Prompt:
Reproduce the passage on the Bergson Group below word for word, from its title through its final sentence.

= Bergson Group =

US Jewish activist group (1940–1948)

The Bergson Group was an organization of Jewish activists who advocated for the Roosevelt administration to save Jews from the Nazi genocide in Europe. Ideologically Revisionist Zionist, the group was active in the United States between 1940 and 1948.

== History ==
Founded by Hillel Kook, who had the pseudonym "Peter H. Bergson", the Bergson Group was a group formed during the Holocaust to advocate for the fight against Nazis and for rescuing Jews.

The Bergson Group was initially composed of ten Irgun activists from Europe, America and Palestine, including Aryeh Ben-Eliezer, Yitzhak Ben-Ami, Alexander Rafaeli, Shmuel Merlin, and Eri Jabotinsky, and was closely involved with Jewish and Zionist advocacy groups, such as the American Friends for a Jewish Palestine and the Organizing Committee of Illegal Immigration. The group founded the Committee for a Jewish Army of Stateless and Palestinian Jews, whose goal was the formation of an Allied fighting force of stateless and Palestinian Jews. Two American members of the Bergson Group were author and screenwriter Ben Hecht and cartoonist Arthur Szyk.

Data provided:
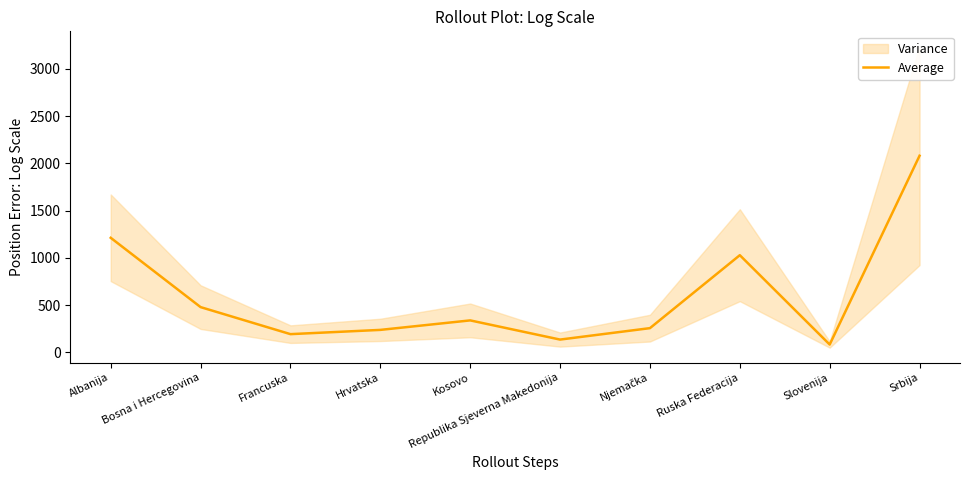

Reading left to right, list all the values displayed in this chart.

Albanija=1212.5	Bosna i Hercegovina=479.0	Francuska=193.0	Hrvatska=238.0	Kosovo=338.5	Republika Sjeverna Makedonija=135.5	Njemačka=256.5	Ruska Federacija=1028.5	Slovenija=83.0	Srbija=2081.0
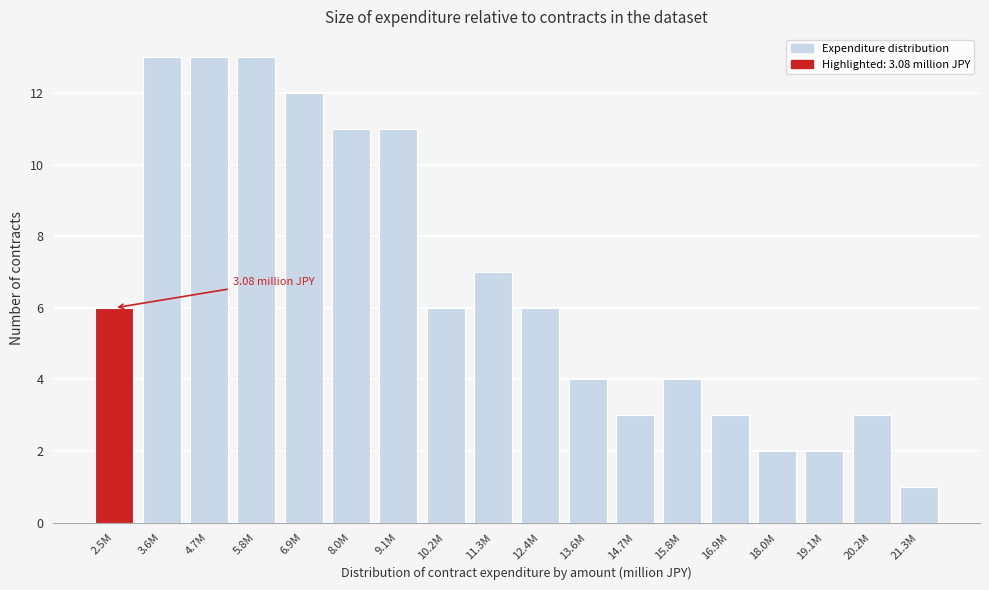

What is the sum of the values at 13.6M and 4.7M?

17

Solution for this exercise:
= Bergson Group =

US Jewish activist group (1940–1948)

The Bergson Group was an organization of Jewish activists who advocated for the Roosevelt administration to save Jews from the Nazi genocide in Europe. Ideologically Revisionist Zionist, the group was active in the United States between 1940 and 1948.

== History ==
Founded by Hillel Kook, who had the pseudonym "Peter H. Bergson", the Bergson Group was a group formed during the Holocaust to advocate for the fight against Nazis and for rescuing Jews.

The Bergson Group was initially composed of ten Irgun activists from Europe, America and Palestine, including Aryeh Ben-Eliezer, Yitzhak Ben-Ami, Alexander Rafaeli, Shmuel Merlin, and Eri Jabotinsky, and was closely involved with Jewish and Zionist advocacy groups, such as the American Friends for a Jewish Palestine and the Organizing Committee of Illegal Immigration. The group founded the Committee for a Jewish Army of Stateless and Palestinian Jews, whose goal was the formation of an Allied fighting force of stateless and Palestinian Jews. Two American members of the Bergson Group were author and screenwriter Ben Hecht and cartoonist Arthur Szyk.